A suspension bridge is a work of architectural engineering. Think: a giant structure of wires and columns that manipulate tension and compression. This allows a single span of heavy material to be suspended in the air. It connects wide chasms and bodies of water.

Akashi Kaikyo is a 3.9 km long bridge built across the Akashi Strait, a 1,500 m long international shipping channel that connects the Pacific Ocean to the Sea of Japan. The suspension bridge connects the city of Kobe (Honsiu Island) with Iwaya (Awaji Island) in Japan. The spectacular nighttime view earned it the name Pearl Bridge.

The bridge opened to traffic on April 5, 1998, and is part of the Honsiu-Shikoku Highway. The original design was prepared for both cars and trains. It was eventually approved for road traffic only. The bridge carries nearly 23,000 cars every day. As studies revealed the need to implement new technologies to properly manage and maintain the bridge, a dry air injection system, among others, was used on the bridge.

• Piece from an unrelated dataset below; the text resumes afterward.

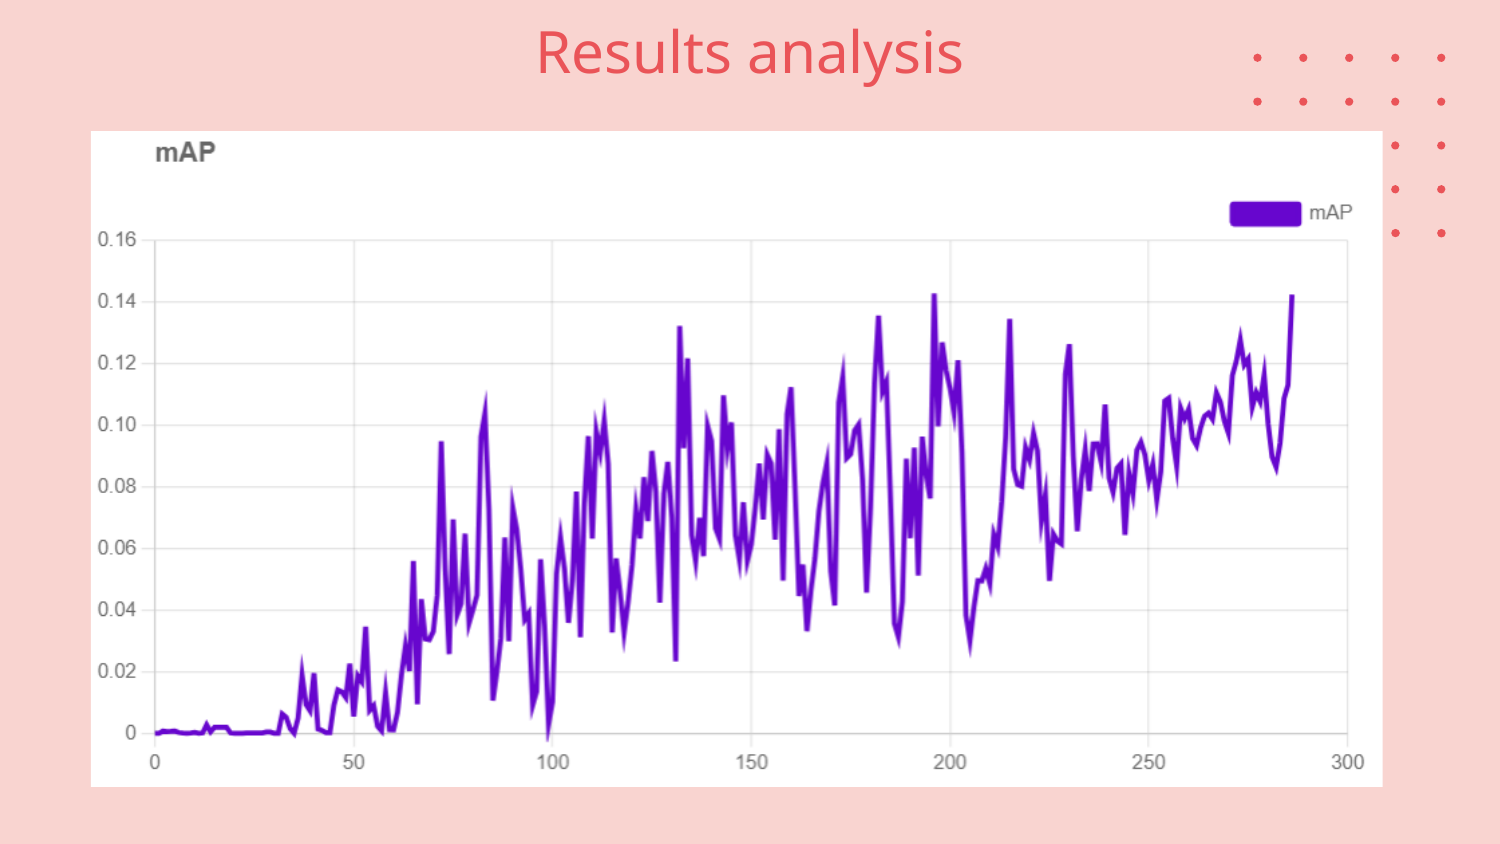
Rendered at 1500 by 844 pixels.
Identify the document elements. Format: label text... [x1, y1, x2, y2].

picture [90, 131, 1383, 787]
title Results analysis [118, 0, 1382, 94]
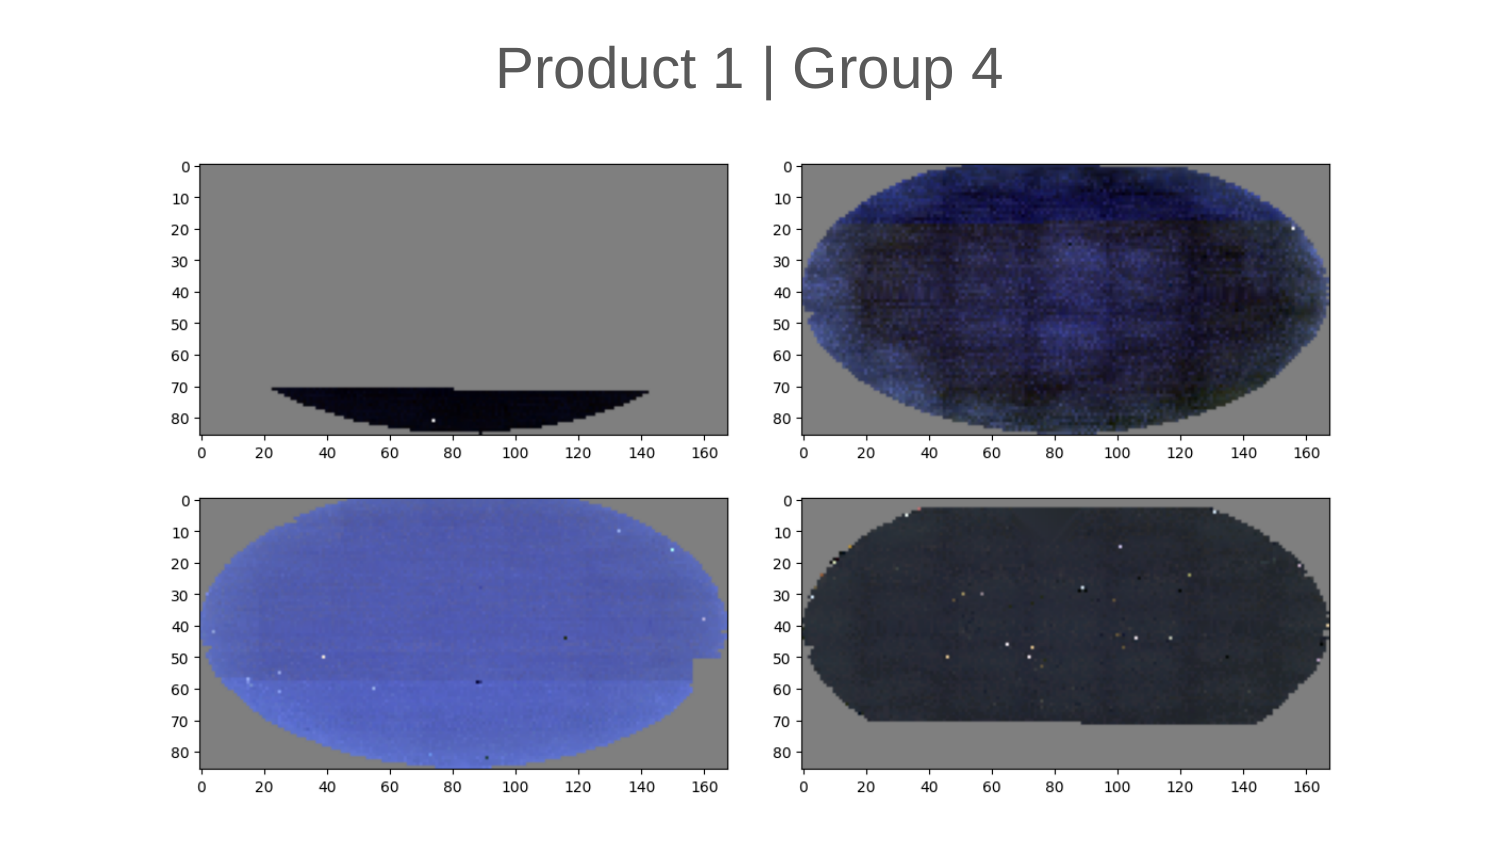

The bridge has six roadway lanes, three in each direction. It consists of three spans. The middle span is 1,991 m long. The end spans are each 960 m long. The width of the truss is 35 m. The bridge is 280 m above sea level. With two strong girder systems, the bridge structure can withstand typhoons, earthquakes and strong sea currents. The height of each cantilever is 282.8 m. During the day, due to heat, the bridge can expand up to two meters.

Photo: VKaeru/Wikimedia Commons/CCBY-SA 3.0

The world’s highest bridge

We’ve paid a lot of attention to bridges with impressive lengths, but that’s not the only feature that makes a bridge noteworthy

The Millau Viaduct holds the record for height. Its culmination is 343 meters (more than the Eiffel Tower). It is 2460 meters long and touches the bottom of the Tarn valley in only 9 places.

Designed by French engineer Michel Virlogeux and English architect Lord Norman Foster, it fits perfectly into a naturally intact and grand landscape. A very thin, slightly curved, steel roadway supported by rails gives it the appearance of a huge yacht. The structure rests on 7 very slender posts.